Grand Valley announced a new initiative that continues its commitment to ensure students will be prepared for lifelong learning and careers in an ever-changing society.

The Design Thinking Initiative is a human-centered approach to solving problems and meeting needs using an organized method of defining, observing and considering those impacted. Provost Gayle R. Davis announced that John Berry will lead this

Berry is executive director and founder of Design West Michigan, a design advocacy organization with more than 1,100 members. He also served as vice president for corporate communications for Herman Miller.

Davis said Berry will lead the exploration of how to connect existing programs, classes and co-curricular activities with appropriate new ones, and collaborate with other creative and innovative organizations in the region.

Berry said he looks forward to establishing partnerships with organizations “that have an interest in expanding our design ecosystem. ”

John Berry

John Berry

“Grand Valley’s initiative significantly adds to the design ecosystem of West Michigan, which is extremely robust with design talent,” Berry said. “Creating this initiative will allow students to gain additional experience with innovation and problem-solving that also will increase our regions’ ability to create and grow.”

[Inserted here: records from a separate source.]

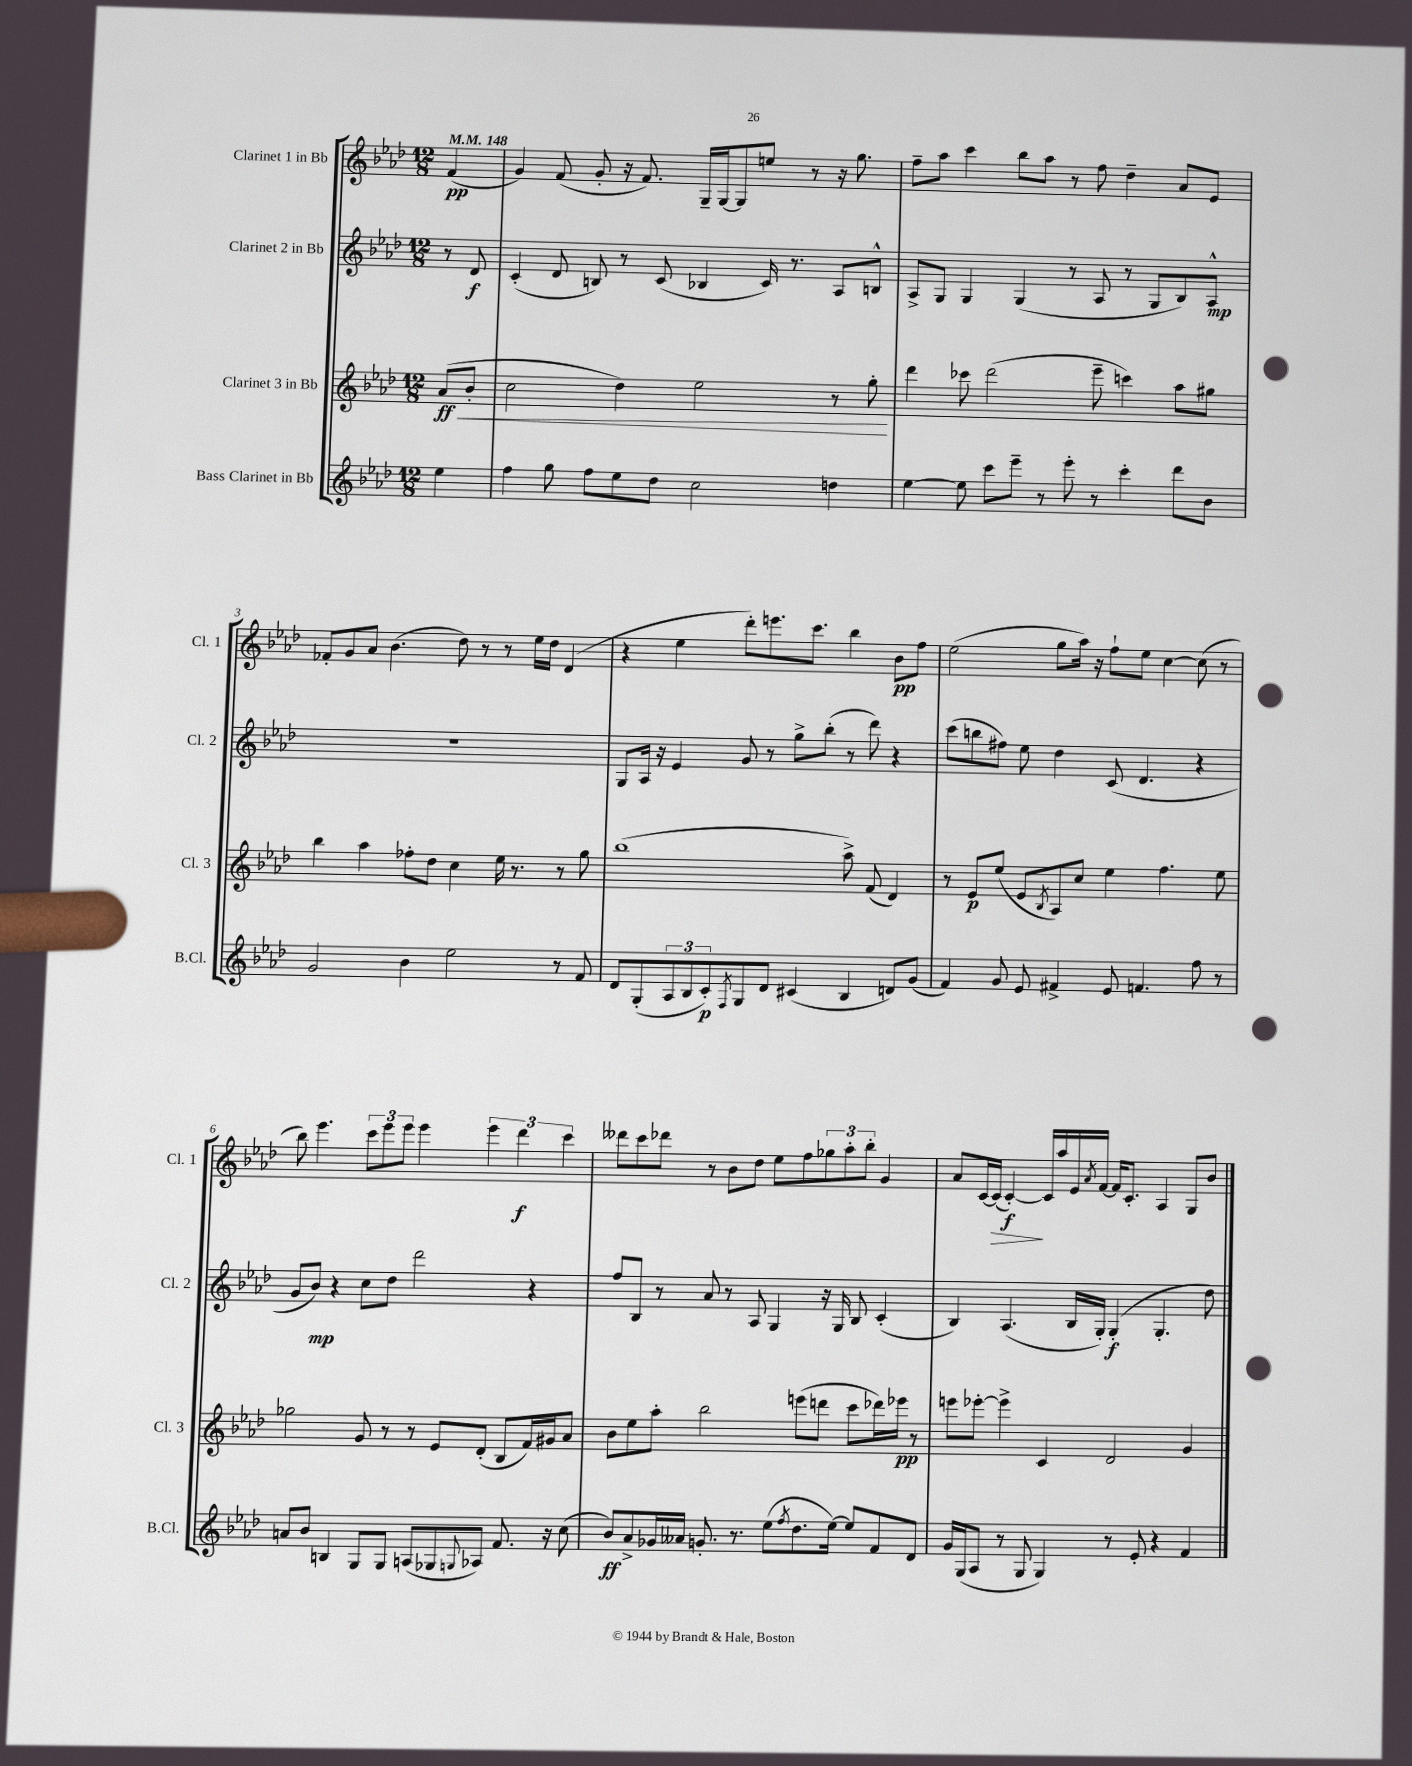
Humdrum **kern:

**kern	**kern	**kern	**kern
*staff4	*staff3	*staff2	*staff1
*clefG2	*clefG2	*clefG2	*clefG2
*k[b-e-a-d-]	*k[b-e-a-d-]	*k[b-e-a-d-]	*k[b-e-a-d-]
*M12/8	*M12/8	*M12/8	*M12/8
*MM148	*MM148	*MM148	*MM148
4ee-	(8a-	8r	(4f
.	8b-'	8d-	.
=	=	=	=
4ff	2cc	(4c'	4g)
8gg	.	8d-	(8f
8ff	.	8B)	8g'
8ee-	4dd-)	8r	16r
.	.	.	8.f)
8dd-	.	(8c	.
2cc	2ee-	4B-	16G~
.	.	.	[16G
.	.	.	8G]
.	.	16c)	8ee
.	.	8.r	.
.	.	.	8r
4dd	8r	8A-	16r
.	.	.	8.gg
.	8gg'	8B^^	.
=	=	=	=
[4ee-	4ddd-	8A-^	8ff~
.	.	8G	8aa-
8ee-]	8ccc-	4G	4ccc
8ccc	(2ddd-	.	.
8eee-~	.	(4G	8bb-
8r	.	.	8aa-
8eee-'	.	8r	8r
8r	8eee-~	8A-	8ff
4ccc'	4ccc)	8r	4dd-~
.	.	8G	.
8ddd-	8aa-	8B-)	8a-
8b-	8gg#	8A-^^	8e-
=	=	=	=
2g	4bb-	1.r	8f-'
.	.	.	8g
.	4aa-	.	8a-
.	.	.	(4.b-
4b-	8ff-'	.	.
.	8dd-	.	.
2ee-	4cc	.	8dd-)
.	.	.	8r
.	16ee-	.	8r
.	8.r	.	.
.	.	.	16ee-
.	.	.	16dd-
8r	8r	.	(4d-
8f	8gg	.	.
=	=	=	=
8d-	(1bb-	8G	4r
(8G'	.	16A-	.
.	.	16r	.
12A-	.	4e-	4ee-
12B-	.	.	.
12c')	.	.	.
8qF	.	.	.
8G	.	8g	8ddd-')
8d-	.	8r	8.eee
(4c#	.	8gg^	.
.	.	.	8.ccc
.	.	(8bb-'	.
4B-	8aa-^)	8r	4bb-
.	(8f	8ddd-)	.
8d)	4d-)	4r	8b-
(8g	.	.	8ff
=	=	=	=
4f)	8r	(8ccc	(2ee-
.	8e-	8bb	.
8g	(8ee-	8ff#)	.
8e-	8e-	8ee-	.
.	8qB-	.	.
4f#^	8A-)	4dd-	8gg
.	8cc	.	16aa-)
.	.	.	16r
8e-	4ee-	(8c	8ff`
4.f	.	4.d-	8ee-
.	4.ff	.	[4cc
8ff	.	4r	(8cc]
8r	8ee-	.	8r
=	=	=	=
8a	2gg-	8g	8bb-)
8b-	.	8b-)	4.eee-
4B	.	4r	.
8G	8g	8cc	12ccc
.	.	.	12eee-
8G	8r	8dd-	.
.	.	.	12eee-
(8A	8r	2ddd-	4eee-
8G-	8e-	.	.
8qqG	.	.	.
8A-)	(8d-'	.	6eee-
8.f	8B-	.	.
.	.	.	6ddd-
.	16f)	4r	.
16r	16g#	.	.
.	.	.	6ccc
(8cc	8a-	.	.
=	=	=	=
8b-)	8b-	8ff	8ddd--
8a-^	8ee-	8B-	8ccc
16g-	8aa-'	8r	8ddd-
16a--	.	.	.
8.g'	2bb-	8a-	8r
.	.	8r	8b-
8.r	.	.	.
.	.	8A-	8dd-
(8ee-	.	4G	8ee-
8qff	.	.	.
8.dd-	(8eee	.	8ff
.	8ddd	16r	12gg-
[16ee-)	.	16G	.
.	.	.	12aa-'
8ee-]	8ccc	8B-	.
.	.	.	12bb-'
8f	16ddd-)	(4c'	4g
.	16eee-	.	.
8d-	8r	.	.
=	=	=	=
16g	8eee	4B-)	8a-
(16G	.	.	.
8A-	[8eee-'	.	[16c
.	.	.	(16c]
8r	4eee-^]	(4.A-	[4c')
8G	.	.	.
4G)	4c	.	16c]
.	.	.	16aa-
.	.	16B-	16e-
.	.	.	8qa-
.	.	16G')	[16f
8r	2d-	(4G'	16f]
.	.	.	8.c'
8e-'	.	.	.
4r	.	4.G'	4A-
4f	4g	.	8G
.	.	8dd-)	8b-
==	==	==	==
*-	*-	*-	*-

Berry earned a master’s of fine arts degree from Cranbrook Academy of Art. He is a past board member of the Michigan Humanities Council, Ox-Bow Art and Artists School, Grand Rapids Art Museum, Kendall College of Art and Design. He is a current member of the National Advisory Committee for Cranbrook Academy of Art.

New garden dedicated

The Marilyn E. Zumberge Garden was dedicated in a ceremony outside of Zumberge Hall August 19.

Marilyn, wife of the late James Zumberge who was Grand Valley’s first president, served as first lady during their six years at the university from 1963-1969. Marilyn died in June 2008. The ceremony was attended by several family members, including the couple’s three sons: Mark, Jim and John.

Marcia Haas, current first lady, said: “It is fitting that Marilyn’s name graces this beautiful garden and building.

"The garden is designed to look beautiful in every season and captures her beautiful spirit and contributions to Grand Valley.”

Garden dedication

John Zumberge and Marcia Haas unveil a rendering of the garden.

photo by Adam Bird


John Zumberge spoke on behalf of the family. “This is so special for us. It is exciting to see the growth of this whole campus,” he said. “My mother loved gardens, both formal and wild. She would have approved of this garden.”